Why did you decide to start Teggno Records?
Lance Blaise: The label, originally, back in, I believe, the end of 2006, was created by myself and Gabriel Ben, and we, at the time, created it, basically because we needed to release some music that we already had slated to come out on another label, but this label actually wasn’t paying us for a lot of the music we had done and had topped the charts and was getting airplay all over the world. And, you know, we had a lot of sales, but, basically, we hadn’t received any of the money, so Gabe and I, basically, took the remaining music that was supposed to come out on that label and started to release it on our own label, and that’s basically how Teggno was started. And, I run the label now, along with I have an A&R person who helps, his name’s Frank Chiarello. Gabe has since left Teggno, only because he wasn’t able to focus on it as much, and I kind of wanted to push the Teggno sound into a bit of a different direction, a little bit darker, harder techno, I guess.
Since your label’s start, how has it expanded?
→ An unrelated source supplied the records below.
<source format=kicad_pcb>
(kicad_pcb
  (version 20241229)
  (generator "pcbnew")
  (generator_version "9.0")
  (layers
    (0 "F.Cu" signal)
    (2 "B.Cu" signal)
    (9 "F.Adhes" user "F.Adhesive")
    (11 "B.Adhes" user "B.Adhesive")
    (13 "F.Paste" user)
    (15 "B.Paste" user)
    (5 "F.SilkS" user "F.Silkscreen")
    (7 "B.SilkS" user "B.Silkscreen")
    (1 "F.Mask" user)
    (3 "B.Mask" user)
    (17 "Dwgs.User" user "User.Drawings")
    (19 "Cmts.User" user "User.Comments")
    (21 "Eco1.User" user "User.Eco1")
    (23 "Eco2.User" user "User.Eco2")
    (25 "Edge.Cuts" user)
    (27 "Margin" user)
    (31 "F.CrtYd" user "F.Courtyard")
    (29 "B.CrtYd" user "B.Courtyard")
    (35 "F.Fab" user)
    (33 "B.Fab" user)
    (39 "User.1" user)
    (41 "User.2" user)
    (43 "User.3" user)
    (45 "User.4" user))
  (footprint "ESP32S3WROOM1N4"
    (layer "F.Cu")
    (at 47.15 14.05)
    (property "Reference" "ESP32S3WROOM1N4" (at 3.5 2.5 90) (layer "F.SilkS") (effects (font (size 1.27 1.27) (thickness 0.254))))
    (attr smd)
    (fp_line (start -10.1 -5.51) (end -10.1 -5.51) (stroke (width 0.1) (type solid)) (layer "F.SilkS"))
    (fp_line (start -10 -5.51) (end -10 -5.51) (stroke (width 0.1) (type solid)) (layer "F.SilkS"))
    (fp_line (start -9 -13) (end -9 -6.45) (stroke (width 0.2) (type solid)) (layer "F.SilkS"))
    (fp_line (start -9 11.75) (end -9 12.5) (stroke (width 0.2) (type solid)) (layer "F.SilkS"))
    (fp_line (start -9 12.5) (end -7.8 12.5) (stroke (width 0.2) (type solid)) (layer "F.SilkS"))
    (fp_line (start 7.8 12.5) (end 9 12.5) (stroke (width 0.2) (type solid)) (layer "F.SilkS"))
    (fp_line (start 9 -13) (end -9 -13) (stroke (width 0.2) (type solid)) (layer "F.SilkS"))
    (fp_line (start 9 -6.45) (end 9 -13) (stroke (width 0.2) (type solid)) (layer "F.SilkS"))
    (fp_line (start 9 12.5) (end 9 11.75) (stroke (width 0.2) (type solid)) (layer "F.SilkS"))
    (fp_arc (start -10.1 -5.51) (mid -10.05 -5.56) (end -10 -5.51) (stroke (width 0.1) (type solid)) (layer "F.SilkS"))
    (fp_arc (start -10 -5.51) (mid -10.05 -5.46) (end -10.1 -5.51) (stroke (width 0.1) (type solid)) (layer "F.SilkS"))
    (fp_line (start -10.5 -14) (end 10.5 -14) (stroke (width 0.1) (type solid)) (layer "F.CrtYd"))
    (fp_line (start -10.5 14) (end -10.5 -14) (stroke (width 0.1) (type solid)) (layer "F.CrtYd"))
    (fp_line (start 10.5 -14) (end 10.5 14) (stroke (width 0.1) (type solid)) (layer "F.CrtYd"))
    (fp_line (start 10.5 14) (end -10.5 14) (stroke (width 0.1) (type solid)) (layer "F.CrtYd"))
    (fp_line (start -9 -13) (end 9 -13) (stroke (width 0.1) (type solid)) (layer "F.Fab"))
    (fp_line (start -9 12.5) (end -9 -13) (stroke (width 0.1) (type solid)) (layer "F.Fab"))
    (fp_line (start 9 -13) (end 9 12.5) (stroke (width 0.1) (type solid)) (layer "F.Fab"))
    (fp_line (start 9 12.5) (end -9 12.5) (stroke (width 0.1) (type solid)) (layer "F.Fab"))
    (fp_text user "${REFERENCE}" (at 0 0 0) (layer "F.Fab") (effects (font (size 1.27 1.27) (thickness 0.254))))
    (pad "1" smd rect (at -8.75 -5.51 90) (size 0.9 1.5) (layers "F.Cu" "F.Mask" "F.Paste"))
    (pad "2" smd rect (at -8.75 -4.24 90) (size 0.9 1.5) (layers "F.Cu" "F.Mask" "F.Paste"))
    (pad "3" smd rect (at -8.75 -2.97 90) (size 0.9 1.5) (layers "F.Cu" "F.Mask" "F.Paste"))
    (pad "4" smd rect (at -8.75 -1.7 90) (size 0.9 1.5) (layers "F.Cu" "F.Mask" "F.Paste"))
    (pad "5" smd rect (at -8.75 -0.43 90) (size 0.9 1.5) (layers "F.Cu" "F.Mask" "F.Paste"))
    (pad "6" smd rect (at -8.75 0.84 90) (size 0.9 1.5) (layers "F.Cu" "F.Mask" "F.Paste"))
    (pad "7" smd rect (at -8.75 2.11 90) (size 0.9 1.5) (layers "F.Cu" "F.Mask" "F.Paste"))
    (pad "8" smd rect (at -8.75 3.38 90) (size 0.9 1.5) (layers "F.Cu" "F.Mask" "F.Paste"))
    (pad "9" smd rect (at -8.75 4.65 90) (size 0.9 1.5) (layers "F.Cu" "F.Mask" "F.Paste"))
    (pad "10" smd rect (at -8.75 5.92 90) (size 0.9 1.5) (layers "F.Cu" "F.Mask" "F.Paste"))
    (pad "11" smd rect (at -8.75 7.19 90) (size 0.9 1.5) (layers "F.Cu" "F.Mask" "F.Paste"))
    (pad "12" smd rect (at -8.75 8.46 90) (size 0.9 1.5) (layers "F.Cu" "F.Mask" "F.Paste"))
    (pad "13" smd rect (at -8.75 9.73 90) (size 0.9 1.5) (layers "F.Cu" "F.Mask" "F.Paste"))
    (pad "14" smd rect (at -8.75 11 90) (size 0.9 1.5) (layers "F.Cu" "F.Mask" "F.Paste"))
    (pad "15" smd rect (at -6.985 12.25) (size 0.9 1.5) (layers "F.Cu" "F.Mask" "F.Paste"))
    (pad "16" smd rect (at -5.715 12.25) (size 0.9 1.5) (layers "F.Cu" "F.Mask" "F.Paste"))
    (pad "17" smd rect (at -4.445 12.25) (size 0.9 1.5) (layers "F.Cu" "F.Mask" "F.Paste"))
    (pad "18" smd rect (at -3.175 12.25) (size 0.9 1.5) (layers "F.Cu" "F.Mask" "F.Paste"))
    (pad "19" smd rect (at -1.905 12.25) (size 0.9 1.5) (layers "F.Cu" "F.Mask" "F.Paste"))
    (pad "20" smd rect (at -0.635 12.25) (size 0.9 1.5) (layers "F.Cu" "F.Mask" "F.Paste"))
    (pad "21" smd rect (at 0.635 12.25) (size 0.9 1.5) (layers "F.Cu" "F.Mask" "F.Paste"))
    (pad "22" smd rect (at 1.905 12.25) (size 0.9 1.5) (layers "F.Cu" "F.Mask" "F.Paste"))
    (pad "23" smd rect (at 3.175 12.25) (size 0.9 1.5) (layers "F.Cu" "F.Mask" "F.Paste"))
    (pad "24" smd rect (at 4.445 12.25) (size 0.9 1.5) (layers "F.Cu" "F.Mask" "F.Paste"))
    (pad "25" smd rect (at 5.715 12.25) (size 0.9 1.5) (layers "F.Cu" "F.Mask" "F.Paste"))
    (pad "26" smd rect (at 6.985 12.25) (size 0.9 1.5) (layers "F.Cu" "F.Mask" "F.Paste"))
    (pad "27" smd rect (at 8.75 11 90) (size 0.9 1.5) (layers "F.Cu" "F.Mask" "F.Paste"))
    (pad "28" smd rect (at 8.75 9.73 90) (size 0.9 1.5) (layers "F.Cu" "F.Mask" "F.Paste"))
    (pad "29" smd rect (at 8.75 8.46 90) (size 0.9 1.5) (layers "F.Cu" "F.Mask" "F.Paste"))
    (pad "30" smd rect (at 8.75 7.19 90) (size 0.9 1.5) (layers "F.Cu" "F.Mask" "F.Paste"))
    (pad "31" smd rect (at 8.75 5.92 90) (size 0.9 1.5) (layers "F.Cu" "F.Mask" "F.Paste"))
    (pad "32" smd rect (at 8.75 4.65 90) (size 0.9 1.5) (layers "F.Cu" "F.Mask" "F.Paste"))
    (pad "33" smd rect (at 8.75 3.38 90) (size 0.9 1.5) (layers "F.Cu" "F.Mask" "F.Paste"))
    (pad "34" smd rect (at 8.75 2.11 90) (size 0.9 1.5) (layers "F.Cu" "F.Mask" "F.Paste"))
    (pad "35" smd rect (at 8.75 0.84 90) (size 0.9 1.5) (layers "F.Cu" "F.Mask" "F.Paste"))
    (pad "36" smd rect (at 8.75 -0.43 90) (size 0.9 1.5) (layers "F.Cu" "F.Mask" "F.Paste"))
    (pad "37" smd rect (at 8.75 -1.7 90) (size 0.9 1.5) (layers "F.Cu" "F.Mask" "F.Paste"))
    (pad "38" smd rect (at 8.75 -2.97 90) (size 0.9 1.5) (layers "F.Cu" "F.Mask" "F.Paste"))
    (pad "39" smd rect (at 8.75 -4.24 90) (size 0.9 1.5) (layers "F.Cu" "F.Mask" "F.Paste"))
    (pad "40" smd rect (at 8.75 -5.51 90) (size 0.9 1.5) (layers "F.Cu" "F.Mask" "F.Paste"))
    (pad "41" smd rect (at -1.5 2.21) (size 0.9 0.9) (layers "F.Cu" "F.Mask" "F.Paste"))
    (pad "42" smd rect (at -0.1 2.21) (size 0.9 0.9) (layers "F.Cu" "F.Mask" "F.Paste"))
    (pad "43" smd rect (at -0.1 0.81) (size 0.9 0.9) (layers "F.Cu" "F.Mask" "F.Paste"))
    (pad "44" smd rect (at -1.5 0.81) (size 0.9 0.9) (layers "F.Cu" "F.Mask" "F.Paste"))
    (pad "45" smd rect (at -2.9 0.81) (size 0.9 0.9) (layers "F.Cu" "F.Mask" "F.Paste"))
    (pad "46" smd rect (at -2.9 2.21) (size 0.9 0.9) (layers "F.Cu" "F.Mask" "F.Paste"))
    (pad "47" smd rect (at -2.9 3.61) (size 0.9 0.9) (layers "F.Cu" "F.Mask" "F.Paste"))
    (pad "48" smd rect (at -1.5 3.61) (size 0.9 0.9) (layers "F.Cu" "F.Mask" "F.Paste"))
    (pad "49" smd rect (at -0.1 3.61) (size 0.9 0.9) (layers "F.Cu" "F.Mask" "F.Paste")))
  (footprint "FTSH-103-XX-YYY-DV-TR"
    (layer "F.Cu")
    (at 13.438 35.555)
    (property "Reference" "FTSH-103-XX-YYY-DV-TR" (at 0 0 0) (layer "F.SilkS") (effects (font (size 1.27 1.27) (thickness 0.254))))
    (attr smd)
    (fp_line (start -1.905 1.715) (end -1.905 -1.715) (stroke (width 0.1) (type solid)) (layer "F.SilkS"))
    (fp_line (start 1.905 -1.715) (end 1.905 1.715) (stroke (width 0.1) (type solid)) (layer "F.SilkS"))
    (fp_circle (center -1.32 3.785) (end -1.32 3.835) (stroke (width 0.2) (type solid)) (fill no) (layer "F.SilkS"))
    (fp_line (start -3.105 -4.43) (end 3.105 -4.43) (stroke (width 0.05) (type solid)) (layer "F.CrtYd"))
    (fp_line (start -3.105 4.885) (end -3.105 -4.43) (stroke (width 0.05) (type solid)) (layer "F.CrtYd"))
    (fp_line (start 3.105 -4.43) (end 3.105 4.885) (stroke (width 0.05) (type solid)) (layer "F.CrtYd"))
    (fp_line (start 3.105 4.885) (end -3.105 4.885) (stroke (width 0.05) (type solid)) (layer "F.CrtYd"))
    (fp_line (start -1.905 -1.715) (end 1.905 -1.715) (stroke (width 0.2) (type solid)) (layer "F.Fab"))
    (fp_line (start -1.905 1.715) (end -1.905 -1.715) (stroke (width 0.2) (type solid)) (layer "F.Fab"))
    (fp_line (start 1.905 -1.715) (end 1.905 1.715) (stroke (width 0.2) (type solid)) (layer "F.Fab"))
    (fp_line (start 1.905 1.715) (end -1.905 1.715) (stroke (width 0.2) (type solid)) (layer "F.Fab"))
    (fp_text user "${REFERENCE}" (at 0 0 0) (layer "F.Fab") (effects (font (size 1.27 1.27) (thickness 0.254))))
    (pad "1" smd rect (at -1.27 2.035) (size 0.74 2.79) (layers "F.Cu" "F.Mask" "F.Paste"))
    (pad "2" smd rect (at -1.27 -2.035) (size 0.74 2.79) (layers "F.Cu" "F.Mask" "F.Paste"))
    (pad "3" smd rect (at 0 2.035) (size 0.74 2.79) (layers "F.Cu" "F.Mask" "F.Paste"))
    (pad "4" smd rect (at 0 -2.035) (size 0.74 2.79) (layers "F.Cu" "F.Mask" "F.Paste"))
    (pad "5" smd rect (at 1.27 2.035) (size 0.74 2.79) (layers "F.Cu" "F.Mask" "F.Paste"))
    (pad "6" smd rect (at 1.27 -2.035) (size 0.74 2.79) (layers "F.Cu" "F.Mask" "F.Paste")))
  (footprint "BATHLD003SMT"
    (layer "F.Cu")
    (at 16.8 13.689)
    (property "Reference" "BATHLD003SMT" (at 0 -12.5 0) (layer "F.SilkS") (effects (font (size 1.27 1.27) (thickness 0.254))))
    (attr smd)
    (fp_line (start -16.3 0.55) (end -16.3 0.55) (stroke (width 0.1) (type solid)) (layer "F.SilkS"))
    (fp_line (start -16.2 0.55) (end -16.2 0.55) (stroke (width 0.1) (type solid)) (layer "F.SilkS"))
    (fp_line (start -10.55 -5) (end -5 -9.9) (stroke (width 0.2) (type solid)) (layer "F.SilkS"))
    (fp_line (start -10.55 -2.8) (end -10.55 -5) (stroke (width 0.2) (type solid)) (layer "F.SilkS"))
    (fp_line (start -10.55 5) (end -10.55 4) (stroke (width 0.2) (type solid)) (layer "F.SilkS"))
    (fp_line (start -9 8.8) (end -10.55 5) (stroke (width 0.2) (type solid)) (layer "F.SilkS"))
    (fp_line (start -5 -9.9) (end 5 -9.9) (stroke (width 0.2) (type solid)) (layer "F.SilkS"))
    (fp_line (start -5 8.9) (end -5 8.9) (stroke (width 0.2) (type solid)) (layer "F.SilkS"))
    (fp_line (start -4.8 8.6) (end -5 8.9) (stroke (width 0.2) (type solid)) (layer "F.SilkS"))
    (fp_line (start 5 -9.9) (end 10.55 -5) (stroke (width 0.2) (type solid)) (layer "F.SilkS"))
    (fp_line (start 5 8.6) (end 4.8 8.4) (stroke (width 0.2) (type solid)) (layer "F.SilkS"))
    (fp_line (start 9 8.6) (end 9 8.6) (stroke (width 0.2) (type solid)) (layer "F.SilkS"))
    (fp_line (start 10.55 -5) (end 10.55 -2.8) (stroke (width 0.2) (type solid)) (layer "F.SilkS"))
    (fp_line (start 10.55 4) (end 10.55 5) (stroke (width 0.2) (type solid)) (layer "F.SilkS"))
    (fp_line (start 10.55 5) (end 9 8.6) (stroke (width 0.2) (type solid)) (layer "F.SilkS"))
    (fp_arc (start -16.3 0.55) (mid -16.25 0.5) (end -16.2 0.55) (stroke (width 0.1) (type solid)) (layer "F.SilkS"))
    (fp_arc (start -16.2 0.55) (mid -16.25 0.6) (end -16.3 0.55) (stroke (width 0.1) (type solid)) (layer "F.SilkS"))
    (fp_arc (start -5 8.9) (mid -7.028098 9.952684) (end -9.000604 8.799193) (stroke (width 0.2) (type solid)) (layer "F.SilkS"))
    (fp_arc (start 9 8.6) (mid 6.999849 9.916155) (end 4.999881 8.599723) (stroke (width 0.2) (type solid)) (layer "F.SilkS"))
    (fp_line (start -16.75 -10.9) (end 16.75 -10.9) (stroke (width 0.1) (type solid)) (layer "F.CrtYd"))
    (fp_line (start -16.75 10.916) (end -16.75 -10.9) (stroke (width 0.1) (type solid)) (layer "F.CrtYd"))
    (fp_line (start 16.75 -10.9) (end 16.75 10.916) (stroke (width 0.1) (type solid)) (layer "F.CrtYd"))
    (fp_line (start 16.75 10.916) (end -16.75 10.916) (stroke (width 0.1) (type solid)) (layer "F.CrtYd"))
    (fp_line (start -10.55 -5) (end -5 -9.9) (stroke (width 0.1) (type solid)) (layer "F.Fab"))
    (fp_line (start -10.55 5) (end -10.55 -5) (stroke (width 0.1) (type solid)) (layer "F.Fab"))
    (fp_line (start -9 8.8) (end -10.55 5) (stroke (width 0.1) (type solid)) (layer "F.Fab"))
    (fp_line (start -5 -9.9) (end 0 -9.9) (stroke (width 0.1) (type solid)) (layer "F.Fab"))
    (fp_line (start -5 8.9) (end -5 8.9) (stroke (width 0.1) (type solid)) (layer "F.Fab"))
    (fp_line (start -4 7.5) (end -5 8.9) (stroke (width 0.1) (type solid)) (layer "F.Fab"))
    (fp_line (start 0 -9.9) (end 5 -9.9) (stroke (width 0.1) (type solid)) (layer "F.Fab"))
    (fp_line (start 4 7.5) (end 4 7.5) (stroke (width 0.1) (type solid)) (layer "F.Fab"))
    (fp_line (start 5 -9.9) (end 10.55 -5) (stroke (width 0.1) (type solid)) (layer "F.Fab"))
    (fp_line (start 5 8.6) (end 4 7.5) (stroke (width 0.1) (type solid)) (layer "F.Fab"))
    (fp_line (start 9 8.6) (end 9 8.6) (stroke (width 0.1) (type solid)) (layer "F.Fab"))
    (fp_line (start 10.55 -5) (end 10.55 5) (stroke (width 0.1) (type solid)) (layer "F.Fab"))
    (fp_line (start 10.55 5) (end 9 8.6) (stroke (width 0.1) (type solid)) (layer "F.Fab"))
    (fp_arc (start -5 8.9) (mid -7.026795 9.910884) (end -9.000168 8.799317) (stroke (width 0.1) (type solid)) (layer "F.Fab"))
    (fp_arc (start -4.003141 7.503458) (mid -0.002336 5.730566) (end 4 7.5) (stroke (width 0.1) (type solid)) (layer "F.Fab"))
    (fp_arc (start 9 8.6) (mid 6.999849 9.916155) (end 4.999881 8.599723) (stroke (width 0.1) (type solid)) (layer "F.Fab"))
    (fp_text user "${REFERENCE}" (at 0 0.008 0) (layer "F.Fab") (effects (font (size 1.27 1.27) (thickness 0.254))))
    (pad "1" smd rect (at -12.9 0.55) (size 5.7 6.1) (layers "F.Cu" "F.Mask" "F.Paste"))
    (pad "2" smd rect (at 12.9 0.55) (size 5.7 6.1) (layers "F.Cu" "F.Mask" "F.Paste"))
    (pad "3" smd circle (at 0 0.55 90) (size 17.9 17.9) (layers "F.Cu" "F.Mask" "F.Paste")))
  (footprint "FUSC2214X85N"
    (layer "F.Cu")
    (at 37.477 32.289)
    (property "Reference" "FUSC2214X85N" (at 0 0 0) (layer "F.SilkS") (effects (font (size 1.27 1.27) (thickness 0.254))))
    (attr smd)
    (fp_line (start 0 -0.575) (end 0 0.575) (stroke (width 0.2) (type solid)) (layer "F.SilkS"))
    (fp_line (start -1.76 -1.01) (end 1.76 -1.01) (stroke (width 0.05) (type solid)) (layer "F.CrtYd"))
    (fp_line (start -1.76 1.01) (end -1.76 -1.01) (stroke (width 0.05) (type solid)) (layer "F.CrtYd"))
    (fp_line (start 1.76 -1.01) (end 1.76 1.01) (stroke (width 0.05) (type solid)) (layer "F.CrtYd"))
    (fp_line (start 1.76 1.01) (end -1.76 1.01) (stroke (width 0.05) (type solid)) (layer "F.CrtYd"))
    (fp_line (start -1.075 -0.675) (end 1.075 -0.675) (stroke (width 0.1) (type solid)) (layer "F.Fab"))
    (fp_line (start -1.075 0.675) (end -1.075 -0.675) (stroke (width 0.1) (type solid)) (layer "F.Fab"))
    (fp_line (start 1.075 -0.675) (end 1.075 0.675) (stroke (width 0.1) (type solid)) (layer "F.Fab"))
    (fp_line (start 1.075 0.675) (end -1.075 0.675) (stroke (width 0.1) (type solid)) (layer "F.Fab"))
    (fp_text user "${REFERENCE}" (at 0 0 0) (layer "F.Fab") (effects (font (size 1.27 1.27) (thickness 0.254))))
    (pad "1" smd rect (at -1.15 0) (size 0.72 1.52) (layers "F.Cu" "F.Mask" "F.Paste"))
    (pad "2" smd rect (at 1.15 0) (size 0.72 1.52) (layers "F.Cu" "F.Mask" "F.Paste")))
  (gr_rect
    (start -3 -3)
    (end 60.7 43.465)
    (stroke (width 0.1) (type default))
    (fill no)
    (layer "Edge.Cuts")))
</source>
Where would you like it to go?
Lance Blaise: I think what I said, kind of in the last question, the label has completely grown and changed a lot, since when it first started: the sound was a lot different when Gabe and I were making music together under the Tattoo Detectives name. I guess, the techno sound we were releasing was a little bit more of, not a tech-house but, a house-ier version of techno. And, we basically modeled all of Teggno around that and, you know, we put in some tech-house, and we’ll put in some harder techno here and there. Basically, when I took it over solely, I decided I wanted to, basically, to make it a bit more, like, driving, harder techno, which, you know, also helps it grow into basically what it is today. And, for the future, I would love to keep going in that direction and becoming a lot bigger. I want it to be an outlet for the younger techno producers that are having trouble getting their music out there, to have a place to release that type of music –like this type of music – that Teggno releases.